MVP chairman, investment banker David Williams, says the NMPA asked for top-up studies on Chinese patients to add to studies in different regions around the world.

All going well Penthrox could be approved 18 months after the studies begin.

 

What MVP is doing is pretty rare, for a small cap

China has been too large a bite to swallow for Australia’s upstart biotechs, which generally specialise in the earliest stages of drug development or delivery.

The market is dominated by large foreign companies, according to consultancy Pacific Bridge Medical. Australia’s most successful health companies, CSL and Cochlear, sell into China.

The consultancy says China has a large number of small domestic generic drug makers which put little investment into research and development.

MVP’s Williams says historically companies were concerned about their IP being ripped off if they filed patents and entered China, but the company is working with Japanese major Daiichi Sankyo which already has a presence in China.

For some small foreign companies, the burden of proof for new drug registrations is heavy: China requires that new trials are conducted in-country on its own population, to ensure new drugs work the same way on Chinese people as they might on Anglo Australians, for example.

On Wednesday, Visioneering chief Dr Stephen Snowdy said this was one reason why the company was yet to start selling their contact lenses in China as myopia progression control devices: it is still working through the registration and trial processes.

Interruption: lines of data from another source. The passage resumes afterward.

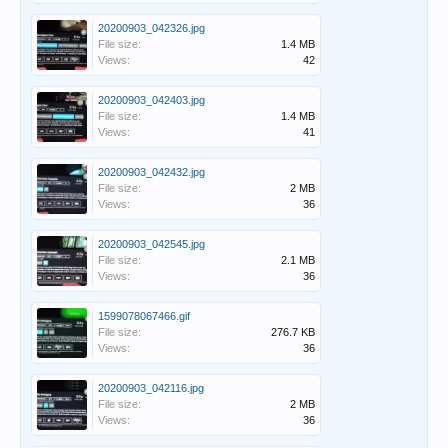
20200903_042326.jpg
File size:
1.4 MB
Views:
42
20200903_042403.jpg
File size:
1.4 MB
Views:
41
20200903_042432.jpg
File size:
2 MB
Views:
36
20200903_042545.jpg
File size:
2.1 MB
Views:
36
1599078067466.gif
File size:
276.7 KB
Views:
36
20200903_042116.jpg
File size:
2 MB
Views:
36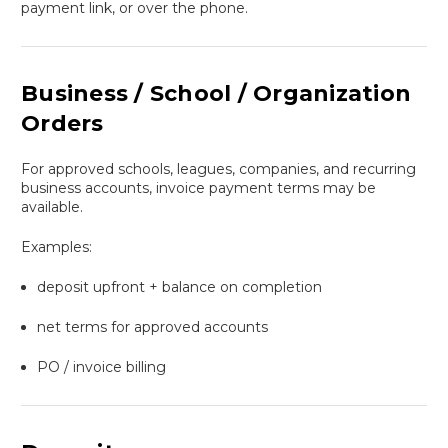
payment link, or over the phone.
Business / School / Organization
Orders
For approved schools, leagues, companies, and recurring
business accounts, invoice payment terms may be
available.
Examples:
deposit upfront + balance on completion
net terms for approved accounts
PO / invoice billing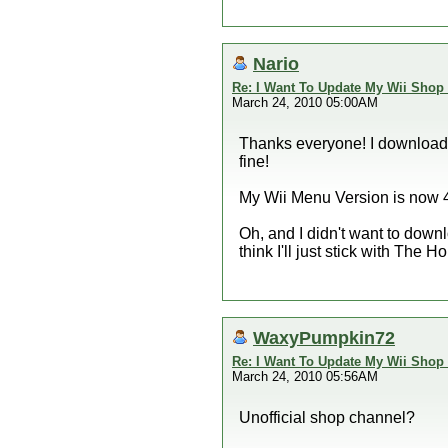
Nario
Re: I Want To Update My Wii Shop
March 24, 2010 05:00AM
Thanks everyone! I downloade
fine!
My Wii Menu Version is now 4
Oh, and I didn't want to down
think I'll just stick with The
WaxyPumpkin72
Re: I Want To Update My Wii Shop
March 24, 2010 05:56AM
Unofficial shop channel?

In August, however, the Chinese government passed amendments to the Drug Administration Law which take effect in December and continue a trend of speeding up drug approval processes.

Baker Mackenzie partner Isabella Liu wrote in October that the changes are designed to hasten market entry for new drugs.

“The MAH [market authorisation holder — companies or institutions that have obtained drug registration certificates] mechanism separates market authorisation holding from actual manufacturing and supply activities, allowing companies and R&D institutions to more flexibly engage in suitable business models for drug development and commercialisation in China,” she said.

 

In other ASX health news today:

The outlook in Europe is sexy for Starpharma (ASX:SPL), maker of the drug-infused VivaGel condom. It’s just got the nod to sell said condoms in the EU. Fellow love-glove maker Ansell will be doing the marketing heavy lifting. The condom lube is spiked with VivaGel, a home-grown compound that fixes bacterial vaginosis — a nasty chronic condition — and can inactivate HIV, HSV and HPV.

Gastro fighter Immuron (ASX:IMC) is doing a phase three clinical trial — no mean feat for an Aussie biotech — for its gut bug buster drug Travelan in the US. The pill is already on the market in Australia as a treatment for traveller’s diarrhoea (so they’re not bothering with the is-it-safe phase one and does-it-work phase two), but registered as a dietary supplement in the US and Canada. Getting an FDA nod upgrades it to medicine — and means they can charge a bit more for it.

Marijuana dealer Zelda (ASX:ZLD) has signed up Health House to distribute its products in Australia, New Zealand, Asia and the UK. The deal includes the drugs Zelda is acquiring as part of the takeover of US company Ilera, and its insomnia treatment, provided the data from a clinical trial says what they hope it does. That data is due before March next year.